John Eastman, who pressured former Vice President Mike Pence to overturn the 2020 presidential election, intends to invoke his Fifth amendment right against self-incrimination, while at the same time claiming that he did nothing illegal. Politico reported the news on Friday.
Eastman is one of several anti-democracy activists who were issued subpoenas in November by the House Select Committee investigating the Jan. 6 Capitol riot. He would be the second to plead the Fifth, along with former Justice Department lawyer Jeffrey Clark.
“Members of this very Committee have openly spoken of making criminal referrals to the Department of Justice and described the Committee’s work in terms of determining ‘guilt or innocence,'” Eastman’s lawyer wrote in a Dec. 1 letter to Chair Bennie Thompson (D-Miss.). “Dr. Eastman has a more than reasonable fear that any statements he makes pursuant to this subpoena will be used in an attempt to mount a criminal investigation against him.”
Eastman also took issue with “the lack of a ranking minority member” on the committee, with his lawyer writing that “House Rules and longstanding precedent require bipartisanship in the appointment of committees, both standing and select.”

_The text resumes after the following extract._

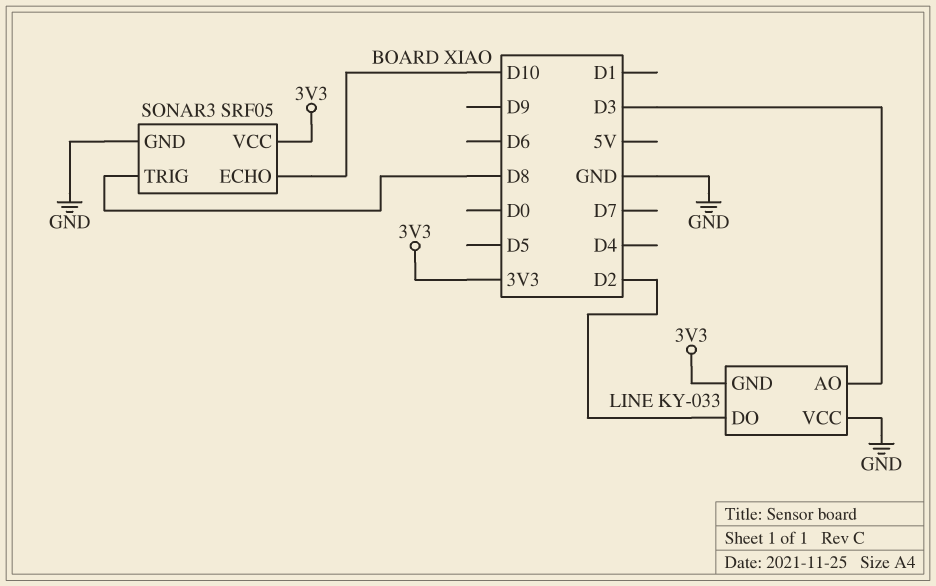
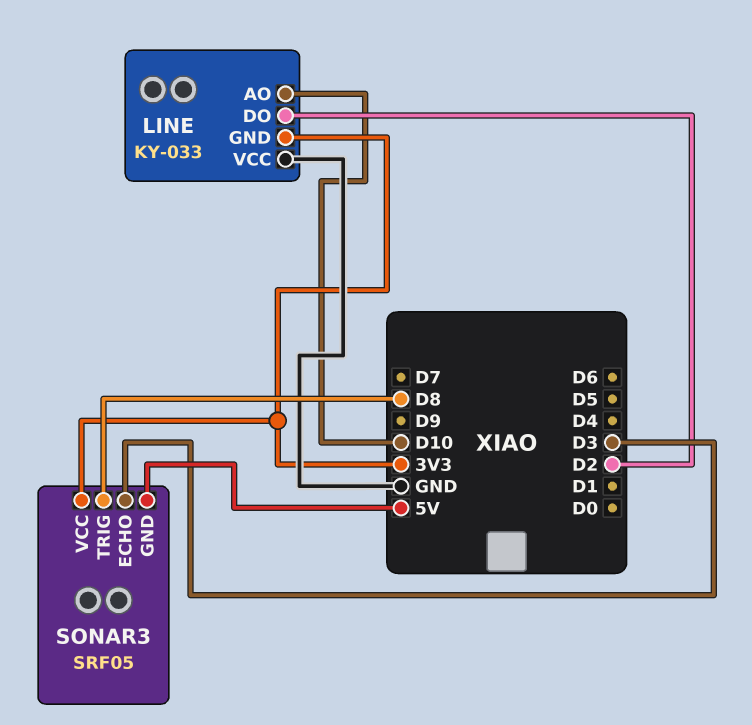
LINE pin AO: D3 -> D10
SONAR3 pin ECHO: D10 -> D3
SONAR3 pin GND: GND -> 5V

There are only two Republicans — Reps. Liz Cheney (R-Wyo.) and Adam Kinzinger (R-Ill.) — Jan. 6 committee, as House Minority Leader Kevin McCarthy (R-CA) back in July withdrew all five of his picks after House Speaker Nancy Pelosi (D-Calif.) rejected two of his recommendations, Rep. Jim Jordan (R-Ohio) and Rep. Jim Banks (R-Ind.) — probably because each had voted to overturn the 2020 election results in Pennsylvania and Arizona.
Eastman also decried the committee taking testimony in “secret proceedings,” which are really just standard closed-door depositions that occur on Capitol Hill regularly.
Eastman’s complaints thus ring hollow, especially in light of the disgraceful — and unprecedented — acts he planned out for Jan. 6. If his memos were adhered to, then Pence would have unilaterally tossed out “invalid” electoral votes from seven states, and recognized alternate, pro-Trump electors, in effect re-electing the president.